La Cour des comptes dit stop au développement du TGV, en préconisant une suppression d'arrêts intermédiaires et des dessertes sur voies classiques.
Dans son rapport de 174 pages publié le 23 octobre, la Cour des comptes a tiré à boulet rouge sur le système ferroviaire à grande vitesse en France, qui est arrivé en bout de voie.
La faute à la stagnation des trafics, à des remplissages en recul sur certaines lignes, à la surestimation de la rentabilité des LGV, à la multiplication des arrêts intermédiaires (avec 230 destinations recensées au total) et au choix de faire rouler les TGV sur le réseau classique, ce qui réduit considérablement la vitesse et donc le gain de temps.

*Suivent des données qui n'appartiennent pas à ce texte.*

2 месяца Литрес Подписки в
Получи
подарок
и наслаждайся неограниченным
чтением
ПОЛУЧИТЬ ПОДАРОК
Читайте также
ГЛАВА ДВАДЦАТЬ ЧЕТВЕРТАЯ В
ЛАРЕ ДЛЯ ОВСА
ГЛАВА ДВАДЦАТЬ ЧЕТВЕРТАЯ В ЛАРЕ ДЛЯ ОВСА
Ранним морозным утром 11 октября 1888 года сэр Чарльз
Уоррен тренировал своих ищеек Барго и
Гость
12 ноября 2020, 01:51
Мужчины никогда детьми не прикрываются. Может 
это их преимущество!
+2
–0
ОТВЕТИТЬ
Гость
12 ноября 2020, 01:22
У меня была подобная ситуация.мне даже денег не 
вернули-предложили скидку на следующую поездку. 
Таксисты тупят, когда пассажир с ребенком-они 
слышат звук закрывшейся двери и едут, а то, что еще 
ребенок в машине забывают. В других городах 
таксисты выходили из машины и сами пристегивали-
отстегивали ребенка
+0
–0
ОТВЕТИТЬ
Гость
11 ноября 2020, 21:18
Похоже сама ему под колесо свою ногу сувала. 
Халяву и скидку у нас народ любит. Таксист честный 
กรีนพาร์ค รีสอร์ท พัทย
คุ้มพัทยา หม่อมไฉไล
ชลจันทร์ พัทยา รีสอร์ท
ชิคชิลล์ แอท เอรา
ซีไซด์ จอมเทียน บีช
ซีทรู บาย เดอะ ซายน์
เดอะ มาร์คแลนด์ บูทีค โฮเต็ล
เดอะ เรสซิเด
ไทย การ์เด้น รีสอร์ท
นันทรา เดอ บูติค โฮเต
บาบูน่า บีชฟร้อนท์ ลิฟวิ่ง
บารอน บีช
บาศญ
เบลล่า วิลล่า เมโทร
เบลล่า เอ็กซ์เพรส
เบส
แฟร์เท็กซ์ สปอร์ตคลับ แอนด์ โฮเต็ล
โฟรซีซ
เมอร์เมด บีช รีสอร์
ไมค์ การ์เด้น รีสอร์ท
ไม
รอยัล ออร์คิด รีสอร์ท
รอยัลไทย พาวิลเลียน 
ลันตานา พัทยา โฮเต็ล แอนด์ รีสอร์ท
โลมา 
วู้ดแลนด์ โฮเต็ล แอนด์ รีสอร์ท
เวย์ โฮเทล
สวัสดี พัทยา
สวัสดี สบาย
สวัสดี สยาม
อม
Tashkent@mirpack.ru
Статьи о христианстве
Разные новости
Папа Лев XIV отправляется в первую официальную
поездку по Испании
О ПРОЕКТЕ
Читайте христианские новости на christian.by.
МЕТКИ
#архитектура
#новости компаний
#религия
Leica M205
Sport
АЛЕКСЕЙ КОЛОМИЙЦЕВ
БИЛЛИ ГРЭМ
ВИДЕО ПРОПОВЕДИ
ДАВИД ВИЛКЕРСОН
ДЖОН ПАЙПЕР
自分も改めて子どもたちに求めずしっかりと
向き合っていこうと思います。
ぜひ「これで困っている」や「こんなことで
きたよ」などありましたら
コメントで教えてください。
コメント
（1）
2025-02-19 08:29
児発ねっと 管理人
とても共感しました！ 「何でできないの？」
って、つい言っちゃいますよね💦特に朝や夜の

La Cour critique au passage le secret entretenu par la SNCF sur la réalité de ses trafics. Elle note ainsi que "la marge opérationnelle de l’activité TGV s’est sensiblement dégradée, de 29% du chiffre d’affaires en 2008 à 12% en 2013".
Et de rappeler que l’essor du réseau TGV s’est effectué au détriment du réseau classique qui a vu ses lignes fermer, la qualité de service baisser et son entretien se réduire fortement avec tous les risques que l’on connaît. En raison de tarifs jugés élevés, une partie de la clientèle loisir de la SNCF s’est en outre détournée du TGV pour utiliser d’autres modes de transport, comme l’autocar et le covoiturage.
Les futurs projets de LGV sont jugés non prioritaires
Et la Cour de souligner que les projets en cours sont loin d’avoir une rentabilité assurée. Ils seraient lancés contre toute logique en raison du processus actuel de décision très balisé et coûteux, entre débats préalables et études préliminaires, études techniques et avant-projet.
"La somme de ces dépenses finit par justifier le lancement de l’opération, parfois contre tout bon sens", estime les magistrats. Les futures LGV Tours-Bordeaux, Bordeaux-Toulouse et Poitiers-Limoges sont ainsi pointées du doigt, d’autant que plusieurs de ces projets ne sont pas financés avec la baisse des ressources.
Cette situation ne devrait que s’aggraver avec l’abandon de l’écotaxe annoncé récemment par Ségolène Royal, la ministre de l’Ecologie et du Développement durable. En effet, la taxation du diesel à hauteur de 2 centimes par litre en 2015 prévue en remplacement n’aura pas le même rendement. Les moyens de l’Agence de financement des infrastructures de transport de France (AFITF) en seront durablement impactés, selon le rapport.
Entretenir le réseau actuel plutôt que lancer de nouveaux projets
Pour relancer les trafics TGV, la Cour des comptes recommande donc d’intégrer ces liaisons avec le réseau ferroviaire classique mais aussi avec les nouvelles offres alternatives de transport. Le transport en bus serait une alternative alors que le ministre de l'Economie, Emmanuel Macron, entend proposer un projet de libéralisation des transports par autocar dans l'Hexagone.
Elle recommande surtout de diminuer progressivement "le nombre d’arrêts sur les tronçons de LGV et de dessertes sur voies classiques et extrémités de lignes".
Ces recommandations risquent d’inquiéter nombre d’élus dans les régions mais aussi les voyageurs habitués au fil des années à cette facilité offerte par la multiplicité des dessertes et fréquences TGV. Et la Cour d’enfoncer le clou : "Ne doivent être conservées que les dessertes justifiées par un large bassin de population". Un impératif absolu pour garantir des taux de remplissage élevés et la rentabilité de chaque desserte.